Dari hasil kajian ini terungkap sejumlah tujuan tutur yang mendorong digunakan overleping. Tindakan overleping dilakukan dalam konteks,
a)      memperbaiki jawaban siswa
b)      member penguatan
c)      mengatasi kebingungan
d)     melakukan konfirmasi.


kepada teman-teman yang ingin bertanya, batas waktunya sampai hari rabu jam 6 sore.



7 comments:

  1. Rizky Setiawan
    NIM A1B110039

    "Interupsi di kelas dapat menghentikan keraguan siswa."
    Bagaimana maksudnya ya?
    Kalau dari gambaran di benak saya, tidak melakukan interupsi pada tuturan siswa malah dapat melatih siswa untuk menyelesaikan tuturannya dan menghentikan keraguan siswa dalam berpendapat.
    Terima kasih.

    ReplyDelete
    Replies
    1. Mencoba menjawab pertanyaan iki..
      Menghentikan keraguan siswa disini maksudnya siswa yg masih kurang paham atau masih ragu dgn materi pembelajaran yg diterimanya.
      Contoh:
      Guru: “ … dalam paragraf itu ada yg namanya gagasan utama, kalimat utama..
      Siswa: “ kalimat utama?
      Guru: “ gagasan utama adalah ide atau gagasan utama yg mengembangkan suatu paragraf sedangkan kalimat utama biasanya terletak di awal kalimat, di akhir dan bisa juga di wal dan di akhir.

      Delete
  2. Nama: Mahdalena
    Nim: A1B110003
    kelompok tadi mengatakan bahwa dalam budaya yang egaliter, mungkin saja siswa menginterupsi tuturan guru.
    yang ingin saya tanyakan, Apakah yang dimaksud dengan budaya egaliter dan berikan contoh tuturannya?

    Terimakasih.....

    ReplyDelete
    Replies
    1. SYIFA AULIA A1B110041


      Baiklah, saya mencoba menanggapi pertanyaan Mahdalena. Sepengetahuan saya budaya egaliter adalah budaya yang mengangap bahwa semua manusia memiliki derajat yang sama, jadi pada pandangan egaliter ini tidak ada yang namanya senior dan junior, atasan dan bawahan, juga guru dan murid, dsb. Sehingga kalau dalam tindak tutur dalam kelas, tidak adanya kekuasaan sepihak oleh guru saja, sehingga murid leluasa memilih dan bertindak tanpa ada paksaan atau dekte dari guru. Budaya egaliter inilah yang memungkinnya siswa menginterupsi tuturan guru. Sebenarnya kalau di Indonesia budaya egaliter ini belum terlalu diterima karena berkaitan dengan tatakrama. Bagaimanapun sekarang ini masih ada jarak antara guru dan siswa, atasan dan bawahan, atau antara senior dan junior.
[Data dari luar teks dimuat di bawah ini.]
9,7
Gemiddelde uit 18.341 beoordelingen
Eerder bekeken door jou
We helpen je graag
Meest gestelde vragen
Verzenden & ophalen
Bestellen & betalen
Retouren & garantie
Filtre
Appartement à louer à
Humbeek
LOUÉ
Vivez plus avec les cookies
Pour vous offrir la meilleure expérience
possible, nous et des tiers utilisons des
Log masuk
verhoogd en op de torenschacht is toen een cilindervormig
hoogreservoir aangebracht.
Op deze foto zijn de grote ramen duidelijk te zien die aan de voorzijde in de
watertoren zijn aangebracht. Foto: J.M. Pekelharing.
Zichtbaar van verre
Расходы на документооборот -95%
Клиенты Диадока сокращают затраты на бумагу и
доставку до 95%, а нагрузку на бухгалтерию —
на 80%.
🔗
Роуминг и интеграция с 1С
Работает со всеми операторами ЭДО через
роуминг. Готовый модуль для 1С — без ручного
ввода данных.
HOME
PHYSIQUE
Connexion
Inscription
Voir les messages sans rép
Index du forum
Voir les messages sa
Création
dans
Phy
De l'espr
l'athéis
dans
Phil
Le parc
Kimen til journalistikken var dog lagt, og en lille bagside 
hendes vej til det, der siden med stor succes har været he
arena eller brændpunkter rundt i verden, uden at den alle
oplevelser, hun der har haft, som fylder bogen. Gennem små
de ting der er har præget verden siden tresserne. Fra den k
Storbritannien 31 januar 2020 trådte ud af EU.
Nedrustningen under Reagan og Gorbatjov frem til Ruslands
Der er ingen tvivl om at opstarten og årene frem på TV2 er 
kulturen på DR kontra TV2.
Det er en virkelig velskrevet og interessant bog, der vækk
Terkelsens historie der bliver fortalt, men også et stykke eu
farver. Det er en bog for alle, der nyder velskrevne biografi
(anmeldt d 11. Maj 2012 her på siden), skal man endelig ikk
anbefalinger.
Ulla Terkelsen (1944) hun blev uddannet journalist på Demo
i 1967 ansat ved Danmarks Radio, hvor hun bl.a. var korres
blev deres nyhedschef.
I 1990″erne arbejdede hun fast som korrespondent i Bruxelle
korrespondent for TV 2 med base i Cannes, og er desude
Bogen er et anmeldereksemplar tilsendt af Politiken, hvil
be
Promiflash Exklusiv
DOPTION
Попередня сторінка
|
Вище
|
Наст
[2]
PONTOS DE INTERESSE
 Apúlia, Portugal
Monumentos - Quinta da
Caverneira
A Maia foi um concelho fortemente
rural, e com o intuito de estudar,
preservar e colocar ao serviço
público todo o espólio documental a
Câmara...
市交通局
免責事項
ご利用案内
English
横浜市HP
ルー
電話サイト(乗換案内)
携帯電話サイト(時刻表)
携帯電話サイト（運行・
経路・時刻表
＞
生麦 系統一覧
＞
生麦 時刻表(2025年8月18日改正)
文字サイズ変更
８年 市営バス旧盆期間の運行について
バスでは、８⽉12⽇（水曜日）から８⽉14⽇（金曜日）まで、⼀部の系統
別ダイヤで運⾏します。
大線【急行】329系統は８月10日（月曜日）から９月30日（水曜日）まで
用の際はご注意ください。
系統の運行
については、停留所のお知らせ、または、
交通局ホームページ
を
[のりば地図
Sekarang pendidikan sudah berpusat kepada siswa bukan hanya guru, sehingga diharapkan pengetahuan siswa jauh lebih luas dari apa yang didektekan oleh gurunya. Sehinga besar kemungkinan terjadi interupsi oleh siswa terhadap gurunya ketika ada hal-hal yang tidak satu pemikiran karena luasnya pengetahuan mereka.

      Terimakasih. .

      Delete
  3. HERMAWATI
    A1B110012

    Dari hasil kajian terungkap sejumlah strategi penutupan topik pada saat pembelajaran, yaitu (a) strategi konfirmasi pemahaman, (b) strategi penutupan langsung, (c) strategi pemberian penguatan, (d) strategi interupsi, dan (e) strategi konfirmasi persetujuan.
    Jelaskan masing-masing strategi tersebut

    ReplyDelete
  4. Muklis Dwi Putra
    A1B110038

    Saya akan menanggapi pertanyaan saudara Hermawati.
    a. Strategi konfirmasi pemahaman adalah strategi seorang guru untuk menguji pemahaman siswa. misalnya saat mengahiri sebuah topik pembelajaran seorang guru menanyakan kepada siswanya apakah ada yang masih kurang paham atau sudah paham semua.
    b. Strategi penutupan langsung adalah strategi seorang guru menutup sebuah topik pembelajaran secara langsung tanpa memberikan pertanyaan kepada siswanya karena siswa dianggap sudah memahami materi pembelajaran.
    c. Strategi pemberian penguatan adalah strategi untuk memberikan penguatan kepada siswa. Dengan cara verbal memuji siswa atau dengan cara non-verbal memberikan tepuk tangan.
    d. Strategi interupsi adalah strategi menutup topik pembelajaran dengan cara menghentikan pembelajaran secara langsung. meskipun masih ada materi yang belum selesai dibahas. Strategi ini dilakukan jika waktu pembejaran sudah selesai atau ada sesuatu hal yang mengharuskan guru untuk menghentikan proses pembelajaran.
    e. Strategi konfirmasi pembelajaran adalah strategi menutup pelajaran dengan meminta persetujuan siswa untuk mengakhiri pembelajaran.
    Contoh:
    Guru: "Anak-anak, karena materi hari ini sudah selesai. Sekarang kita bisa mengakhiri pelajaran hari ini lebih awal. Bagaimana kalian setuju sajakan?"
    Siswa: (dengan gembira siswa menjawab) "Iya pak Guru."